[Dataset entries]
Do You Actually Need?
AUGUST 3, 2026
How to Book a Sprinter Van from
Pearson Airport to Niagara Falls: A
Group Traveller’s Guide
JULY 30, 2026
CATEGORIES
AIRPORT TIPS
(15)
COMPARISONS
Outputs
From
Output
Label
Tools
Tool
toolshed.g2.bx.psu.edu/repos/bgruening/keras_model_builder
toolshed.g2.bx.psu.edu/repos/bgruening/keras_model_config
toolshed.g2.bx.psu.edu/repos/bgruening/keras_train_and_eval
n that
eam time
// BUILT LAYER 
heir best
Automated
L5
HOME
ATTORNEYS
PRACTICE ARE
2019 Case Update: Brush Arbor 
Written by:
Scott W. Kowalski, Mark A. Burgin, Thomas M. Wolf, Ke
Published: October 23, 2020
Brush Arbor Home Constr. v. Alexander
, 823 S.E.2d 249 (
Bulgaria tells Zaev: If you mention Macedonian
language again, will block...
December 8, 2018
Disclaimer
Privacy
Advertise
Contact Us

### WHAT YOU ARE ASKED TO DO
Retype each line of the data exactly as it reads.

### EXPECTED ANSWER
Do You Actually Need?
AUGUST 3, 2026
How to Book a Sprinter Van from
Pearson Airport to Niagara Falls: A
Group Traveller’s Guide
JULY 30, 2026
CATEGORIES
AIRPORT TIPS
(15)
COMPARISONS
Outputs
From
Output
Label
Tools
Tool
toolshed.g2.bx.psu.edu/repos/bgruening/keras_model_builder
toolshed.g2.bx.psu.edu/repos/bgruening/keras_model_config
toolshed.g2.bx.psu.edu/repos/bgruening/keras_train_and_eval
n that
eam time
// BUILT LAYER 
heir best
Automated
L5
HOME
ATTORNEYS
PRACTICE ARE
2019 Case Update: Brush Arbor 
Written by:
Scott W. Kowalski, Mark A. Burgin, Thomas M. Wolf, Ke
Published: October 23, 2020
Brush Arbor Home Constr. v. Alexander
, 823 S.E.2d 249 (
Bulgaria tells Zaev: If you mention Macedonian
language again, will block...
December 8, 2018
Disclaimer
Privacy
Advertise
Contact Us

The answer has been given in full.